:: Instruction ::
Reproduce every line of the material below word for word, leaving out the pictures.

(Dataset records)
····················

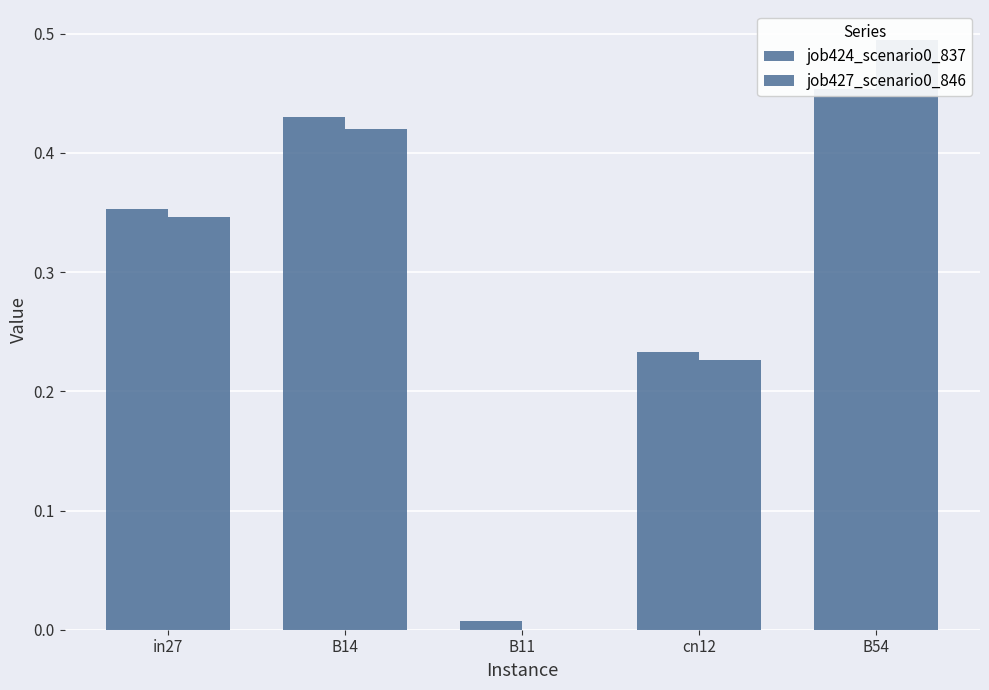

What is the label of the 3rd bar from the right?

B11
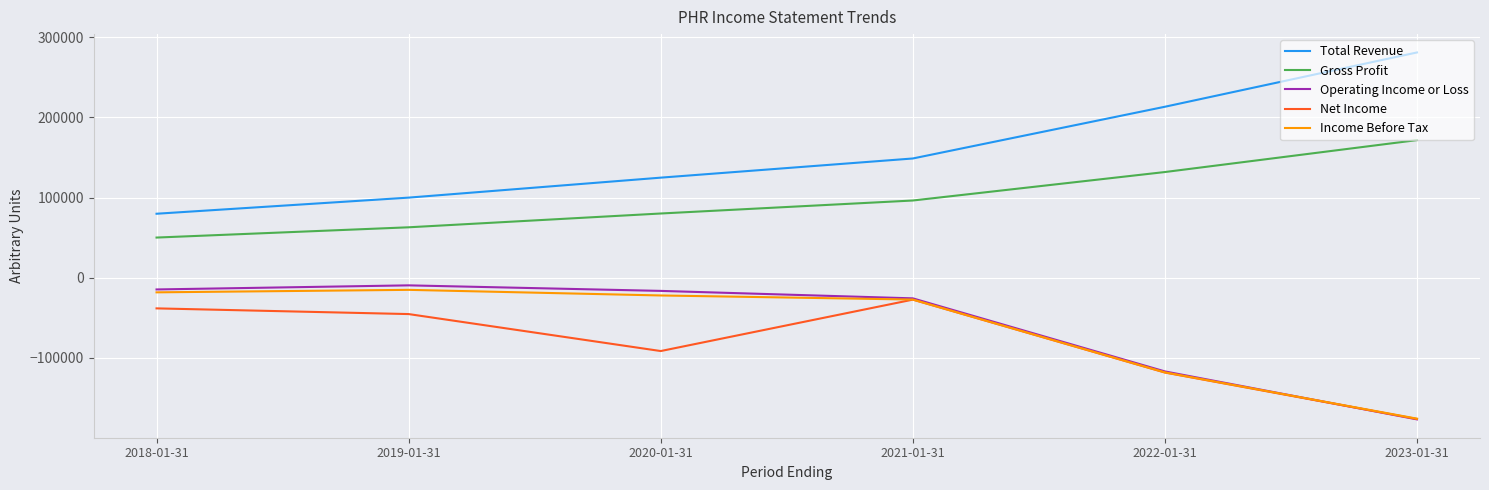

Which category has the lowest value in the Income Before Tax series?

2023-01-31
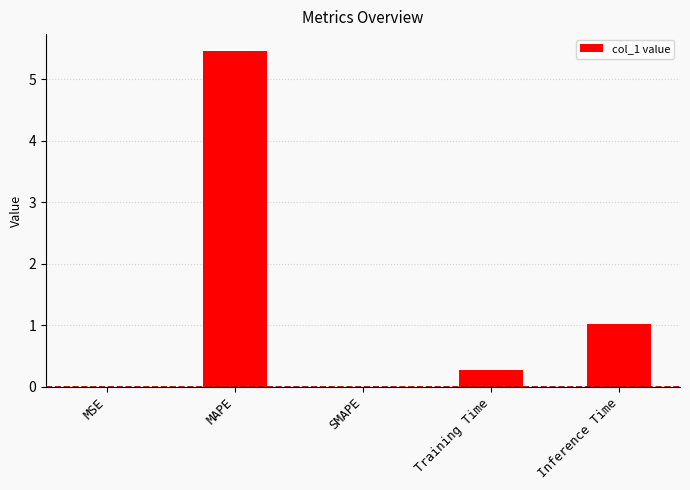

Approximately how many times larger is the value at Training Time compared to Inference Time?

0.3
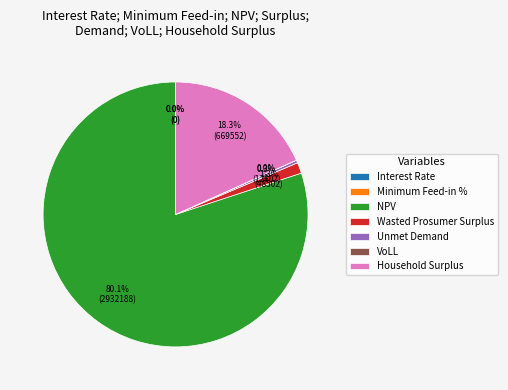

How much of the chart is everything except Interest Rate?

100.0%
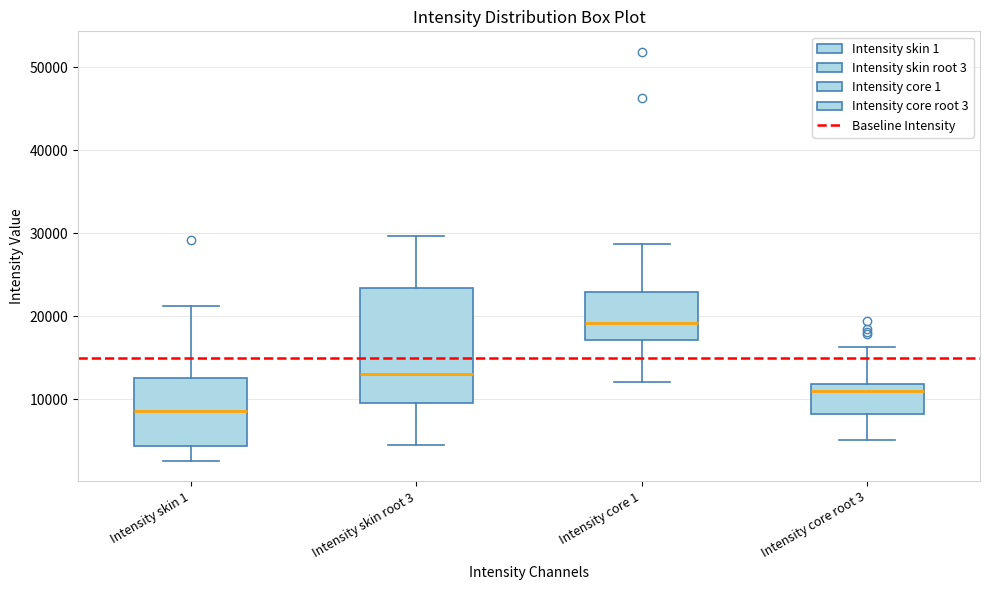

Reading left to right, read every box against the y-axis: the position of its median line, the range the box covers, and the ends of its whiskers. The values are not printed on the chart, so give them approximately, as read against the axis.

Intensity skin 1: median 9000, box 4000 to 13000, whiskers 3000 to 21000
Intensity skin root 3: median 13000, box 10000 to 23000, whiskers 4000 to 30000
Intensity core 1: median 19000, box 17000 to 23000, whiskers 12000 to 29000
Intensity core root 3: median 11000, box 8000 to 12000, whiskers 5000 to 16000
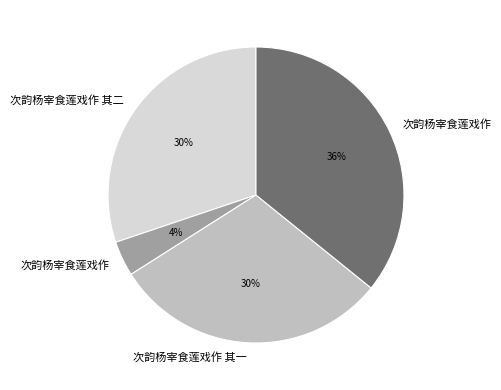

To the nearest percent, what is the average slice percentage?

25%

····················

:: Written response ::
What is the label of the 3rd bar from the right?

B11

Which category has the lowest value in the Income Before Tax series?

2023-01-31

Approximately how many times larger is the value at Training Time compared to Inference Time?

0.3

How much of the chart is everything except Interest Rate?

100.0%

Reading left to right, read every box against the y-axis: the position of its median line, the range the box covers, and the ends of its whiskers. The values are not printed on the chart, so give them approximately, as read against the axis.

Intensity skin 1: median 9000, box 4000 to 13000, whiskers 3000 to 21000
Intensity skin root 3: median 13000, box 10000 to 23000, whiskers 4000 to 30000
Intensity core 1: median 19000, box 17000 to 23000, whiskers 12000 to 29000
Intensity core root 3: median 11000, box 8000 to 12000, whiskers 5000 to 16000

To the nearest percent, what is the average slice percentage?

25%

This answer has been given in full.